··· Entries shown ···

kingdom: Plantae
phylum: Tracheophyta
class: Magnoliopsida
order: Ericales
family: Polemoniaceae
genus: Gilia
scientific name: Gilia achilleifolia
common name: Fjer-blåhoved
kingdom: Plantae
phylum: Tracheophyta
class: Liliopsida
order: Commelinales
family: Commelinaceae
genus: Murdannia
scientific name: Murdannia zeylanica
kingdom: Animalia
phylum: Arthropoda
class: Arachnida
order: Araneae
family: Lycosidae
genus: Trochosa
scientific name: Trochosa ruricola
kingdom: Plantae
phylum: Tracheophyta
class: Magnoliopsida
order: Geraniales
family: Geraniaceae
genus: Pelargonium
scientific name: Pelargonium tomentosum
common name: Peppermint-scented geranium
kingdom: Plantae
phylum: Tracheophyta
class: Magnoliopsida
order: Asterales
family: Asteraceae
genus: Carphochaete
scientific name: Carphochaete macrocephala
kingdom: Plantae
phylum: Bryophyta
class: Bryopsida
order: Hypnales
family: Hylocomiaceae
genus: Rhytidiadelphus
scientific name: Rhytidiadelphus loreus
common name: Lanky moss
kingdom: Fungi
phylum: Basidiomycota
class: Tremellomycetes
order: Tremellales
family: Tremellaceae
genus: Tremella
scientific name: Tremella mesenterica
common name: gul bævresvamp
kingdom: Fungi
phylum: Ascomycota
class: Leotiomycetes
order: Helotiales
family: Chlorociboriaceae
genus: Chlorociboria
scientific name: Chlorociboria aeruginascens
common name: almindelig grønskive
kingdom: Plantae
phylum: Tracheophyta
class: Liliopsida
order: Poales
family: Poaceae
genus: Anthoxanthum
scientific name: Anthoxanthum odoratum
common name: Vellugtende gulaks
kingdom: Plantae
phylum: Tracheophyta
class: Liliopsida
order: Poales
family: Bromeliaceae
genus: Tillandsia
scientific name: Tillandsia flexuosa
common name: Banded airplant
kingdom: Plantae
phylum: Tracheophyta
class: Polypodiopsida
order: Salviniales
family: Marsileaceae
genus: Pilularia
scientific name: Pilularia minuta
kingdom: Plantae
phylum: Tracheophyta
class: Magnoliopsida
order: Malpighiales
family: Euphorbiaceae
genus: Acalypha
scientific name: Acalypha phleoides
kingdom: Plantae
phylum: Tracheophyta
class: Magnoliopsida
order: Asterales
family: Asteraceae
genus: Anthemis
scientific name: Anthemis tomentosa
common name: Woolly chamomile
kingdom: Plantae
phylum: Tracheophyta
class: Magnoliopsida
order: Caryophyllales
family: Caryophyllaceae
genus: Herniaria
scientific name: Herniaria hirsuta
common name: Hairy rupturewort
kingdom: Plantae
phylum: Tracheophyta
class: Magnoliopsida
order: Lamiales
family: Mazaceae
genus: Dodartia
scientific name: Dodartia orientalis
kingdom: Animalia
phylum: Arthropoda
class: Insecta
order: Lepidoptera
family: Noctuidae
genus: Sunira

···

> Exercise brief
Copy every line of the records above word for word, with no changes.

> Response to the task
kingdom: Plantae
phylum: Tracheophyta
class: Magnoliopsida
order: Ericales
family: Polemoniaceae
genus: Gilia
scientific name: Gilia achilleifolia
common name: Fjer-blåhoved
kingdom: Plantae
phylum: Tracheophyta
class: Liliopsida
order: Commelinales
family: Commelinaceae
genus: Murdannia
scientific name: Murdannia zeylanica
kingdom: Animalia
phylum: Arthropoda
class: Arachnida
order: Araneae
family: Lycosidae
genus: Trochosa
scientific name: Trochosa ruricola
kingdom: Plantae
phylum: Tracheophyta
class: Magnoliopsida
order: Geraniales
family: Geraniaceae
genus: Pelargonium
scientific name: Pelargonium tomentosum
common name: Peppermint-scented geranium
kingdom: Plantae
phylum: Tracheophyta
class: Magnoliopsida
order: Asterales
family: Asteraceae
genus: Carphochaete
scientific name: Carphochaete macrocephala
kingdom: Plantae
phylum: Bryophyta
class: Bryopsida
order: Hypnales
family: Hylocomiaceae
genus: Rhytidiadelphus
scientific name: Rhytidiadelphus loreus
common name: Lanky moss
kingdom: Fungi
phylum: Basidiomycota
class: Tremellomycetes
order: Tremellales
family: Tremellaceae
genus: Tremella
scientific name: Tremella mesenterica
common name: gul bævresvamp
kingdom: Fungi
phylum: Ascomycota
class: Leotiomycetes
order: Helotiales
family: Chlorociboriaceae
genus: Chlorociboria
scientific name: Chlorociboria aeruginascens
common name: almindelig grønskive
kingdom: Plantae
phylum: Tracheophyta
class: Liliopsida
order: Poales
family: Poaceae
genus: Anthoxanthum
scientific name: Anthoxanthum odoratum
common name: Vellugtende gulaks
kingdom: Plantae
phylum: Tracheophyta
class: Liliopsida
order: Poales
family: Bromeliaceae
genus: Tillandsia
scientific name: Tillandsia flexuosa
common name: Banded airplant
kingdom: Plantae
phylum: Tracheophyta
class: Polypodiopsida
order: Salviniales
family: Marsileaceae
genus: Pilularia
scientific name: Pilularia minuta
kingdom: Plantae
phylum: Tracheophyta
class: Magnoliopsida
order: Malpighiales
family: Euphorbiaceae
genus: Acalypha
scientific name: Acalypha phleoides
kingdom: Plantae
phylum: Tracheophyta
class: Magnoliopsida
order: Asterales
family: Asteraceae
genus: Anthemis
scientific name: Anthemis tomentosa
common name: Woolly chamomile
kingdom: Plantae
phylum: Tracheophyta
class: Magnoliopsida
order: Caryophyllales
family: Caryophyllaceae
genus: Herniaria
scientific name: Herniaria hirsuta
common name: Hairy rupturewort
kingdom: Plantae
phylum: Tracheophyta
class: Magnoliopsida
order: Lamiales
family: Mazaceae
genus: Dodartia
scientific name: Dodartia orientalis
kingdom: Animalia
phylum: Arthropoda
class: Insecta
order: Lepidoptera
family: Noctuidae
genus: Sunira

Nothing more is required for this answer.